# Activity
From the interview excerpt below, output the passage between "I saw that you" and "community for Bake-Offs.", inclusive, copied word for word.

** Text excerpt follows **

I saw that you did a Bake-Off online. How is that going?
I did, I did. It is going well, I think! A number of people are reaching out telling me they’re doing it. I am so proud of the University of Minnesota and the Guthrie Theater for doing their COVID Bake Off—they had more than 1,000 participants. With this, I think for the foreseeable nine months or the year, every month or so I’ll just put up another Bake-Off. I just want to put them up, and as people do them, they can contact me, tag me, but I’d really love it to be a community-by-community initiative. It’s our way of not losing our sanity, hopefully, and having fun by making a virtual community for Bake-Offs.
How do you think the coronavirus might shape the theatrical canon? Will it?
It will. What I’ve been thinking about is that this is the second plague in my lifetime. When I was caretaking my brother Carl, who died of HIV, we didn’t know how it was spread. So as a family, we came together and just realized that we’d grown complacent with the belief that science will save us. And then you reach this moment where HIV is spreading and you don’t know how, and you know that you have a moral imperative to go into the room and nurse your brother. It brought me back, to not only the Spanish Flu, but to the early 20th century and late 19th century, when entire families were wiped out by typhoid or cholera. I think that what COVID is doing is getting all of us in touch with a hovering mortality that we always have; we just grow complacent. The good news about COVID versus HIV is that there was enormous shame, inaction, and a kind of shunning that I experienced that I don’t think is happening with this disease. But I do think that it is going to make us much more aware of community and of the necessity to be kind. And the fact that when science fails us, and it will, kindness never will.

** End of Text excerpt **
** Data supplied follows **

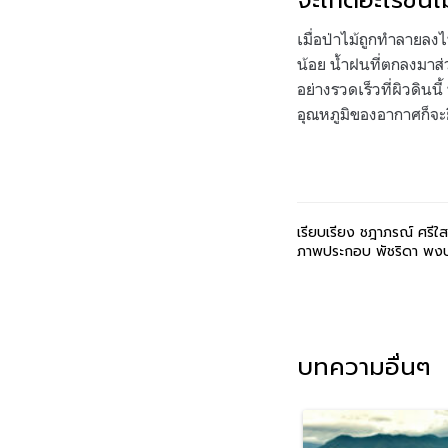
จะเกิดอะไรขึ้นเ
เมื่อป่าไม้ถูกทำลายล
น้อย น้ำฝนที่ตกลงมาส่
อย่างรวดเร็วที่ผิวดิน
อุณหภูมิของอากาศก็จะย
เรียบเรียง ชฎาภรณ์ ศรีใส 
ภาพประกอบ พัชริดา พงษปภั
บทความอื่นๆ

** End of Data supplied **
** Data supplied follows **

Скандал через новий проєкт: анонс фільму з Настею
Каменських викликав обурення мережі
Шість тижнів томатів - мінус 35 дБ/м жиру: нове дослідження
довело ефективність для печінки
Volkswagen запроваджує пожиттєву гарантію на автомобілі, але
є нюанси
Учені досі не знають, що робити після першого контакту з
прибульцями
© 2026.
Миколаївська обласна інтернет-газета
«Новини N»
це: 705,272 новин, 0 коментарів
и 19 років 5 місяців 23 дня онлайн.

** End of Data supplied **
** Data supplied follows **

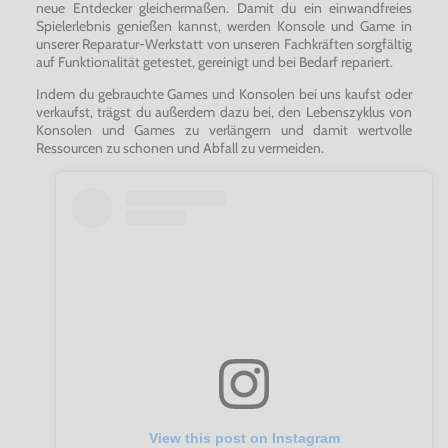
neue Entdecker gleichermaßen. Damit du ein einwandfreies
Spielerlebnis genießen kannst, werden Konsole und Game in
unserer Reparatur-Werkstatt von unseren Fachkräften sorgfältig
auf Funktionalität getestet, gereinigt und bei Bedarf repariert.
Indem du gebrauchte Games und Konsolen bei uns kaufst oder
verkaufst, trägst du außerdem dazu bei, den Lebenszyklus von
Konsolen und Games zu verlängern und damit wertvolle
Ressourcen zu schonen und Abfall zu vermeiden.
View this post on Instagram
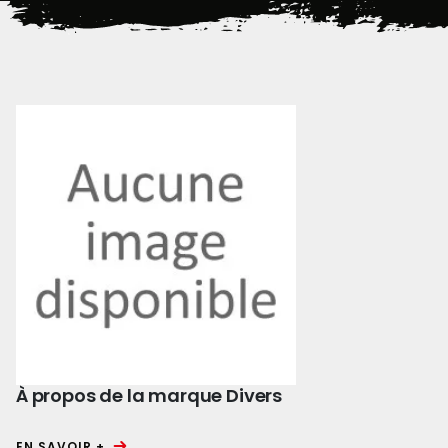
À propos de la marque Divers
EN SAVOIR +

** End of Data supplied **

# Task answer
I saw that you did a Bake-Off online. How is that going?
I did, I did. It is going well, I think! A number of people are reaching out telling me they’re doing it. I am so proud of the University of Minnesota and the Guthrie Theater for doing their COVID Bake Off—they had more than 1,000 participants. With this, I think for the foreseeable nine months or the year, every month or so I’ll just put up another Bake-Off. I just want to put them up, and as people do them, they can contact me, tag me, but I’d really love it to be a community-by-community initiative. It’s our way of not losing our sanity, hopefully, and having fun by making a virtual community for Bake-Offs.